Gitan tu veux prendre la parole ?
Un homme de haute stature, mince, le regard sombre sous un large chapeau de feutre noir s’avance. Le silence s’impose sur ses pas, le soleil de l’après midi fait briller un boucle d’or à son oreille gauche. Enveloppé de la fumée d’un petit cigarillo, il toussote pour s’éclaircir la voix. Le visage levé vers le soleil, on croirait qu’il va entonner une Soleares de Cante Jondo.
-« Vous qui dormez tous les jours sous el même toit
Qui ne connaissez de Renard que de numbre
Ne jetez pas la piedra à celui qui connaît sa tanière. »
-« Je me suis approché a pas feutrés, avec prudence, c’était la saison où d’habitude les renardeaux commencent à jouer sur le devant de la grotte, et Renarde n’est pas commode à cette saison, elle est sur ses gardes. Ce jour là, pas de cri, pas de bruit, je me suis avancé un peu plus, et c’est à peine si j’entendais respirer, juste un petit sifflement de temps en temps. Quand je suis entré, je m’attendais à voir Renard me sauter au cou, lui, si vif et aux aguets, non, il était couché en boule, dans un coin et Renarde dans la même position dans un autre coin de l’antre, pas de cris de petits. J’ai commencé à avoir peur, mais conscient de l’importance de la situation, j’ai pris sur moi pour essayer de réveiller Renard, je l’ai secoué, je lui ai crié mon nom dans les oreilles, d’habitude ça fait toujours de l’effet. Rien, je suis allé cueillir quelques fraises des bois, je sais que Renard en est friand, je lui les ai mises sous le nez pour qu’il puisse en respirer le doux parfum. Rien, alors je lui en ai glissé une dans la gueule par une babine sur le côté, sa grosse canine dépassait, un peu de bave est tombée, il a dégluti. Je reprenais espoir, il a ouvert un œil doucement et dans un souffle, il m’a dit :
-« Merci Gitan »
Puis je lui en ai fait avalé une autre bien mûre et juteuse
-« Gitan ……… Plus…..de …….Raisin……. ! »
-« C’est pas la saison du raisin Renard, attend l’automne, c’est des fraises. »

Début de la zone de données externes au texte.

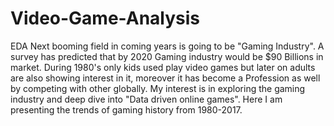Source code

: # Video-Game-Analysis
EDA
Next booming field in coming years is going to be "Gaming Industry". A survey has predicted that by 2020 Gaming industry would be $90 Billions in market. During 1980's only kids used play video games but later on adults are also showing interest in it,  moreover it has become a Profession as well by competing with other globally.
My interest is in exploring the gaming industry and deep dive into  "Data driven online games".
Here I am presenting the trends of gaming history from 1980-2017.

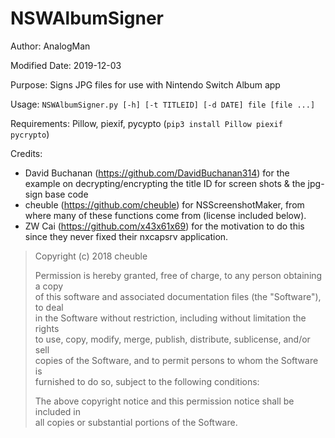 # NSWAlbumSigner

Author: AnalogMan

Modified Date: 2019-12-03

Purpose: Signs JPG files for use with Nintendo Switch Album app

Usage: `NSWAlbumSigner.py [-h] [-t TITLEID] [-d DATE] file [file ...]`

Requirements: Pillow, piexif, pycypto (`pip3 install Pillow piexif pycrypto`)

Credits: 
- David Buchanan (https://github.com/DavidBuchanan314) for the 
    example on decrypting/encrypting the title ID for screen shots & the jpg-sign base code
- cheuble (https://github.com/cheuble) for NSScreenshotMaker, from where many of these functions
    come from (license included below).
- ZW Cai (https://github.com/x43x61x69) for the motivation to do this since they never fixed
    their nxcapsrv application.
    
> Copyright (c) 2018 cheuble
> 
> Permission is hereby granted, free of charge, to any person obtaining a copy  
of this software and associated documentation files (the "Software"), to deal  
in the Software without restriction, including without limitation the rights  
to use, copy, modify, merge, publish, distribute, sublicense, and/or sell  
copies of the Software, and to permit persons to whom the Software is  
furnished to do so, subject to the following conditions:  
> 
> The above copyright notice and this permission notice shall be included in  
all copies or substantial portions of the Software.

-« Raisin… de …Renard » parvint il à murmurer :
-« Plus…..la forêt….. Raisin… mort…..les rêves…….. Partis. »
Je n’ai rien dit, j’avais tout compris, c’est bien ce que je pensais, Renard comme les humains ne rêvait plus, et lui seul savait pourquoi, et il venait de me mettre sur le chemin de son terrible secret : « True love », « L’Amour vrai » que d’autres nomment « Raisin de Renard » a disparue.
Un cri unanime retenti dans l’assemblée, Manosthéralitaf se tient la tête, Islandine ferme les yeux, les larmes coulent sur les pommettes creuses de Yorik. Islandir fronce ses sourcils de lichen, il n’en croit pas ses oreilles.
« True love », comme la nomme les Angles n’est plus dans la Sylve d’Emeraude.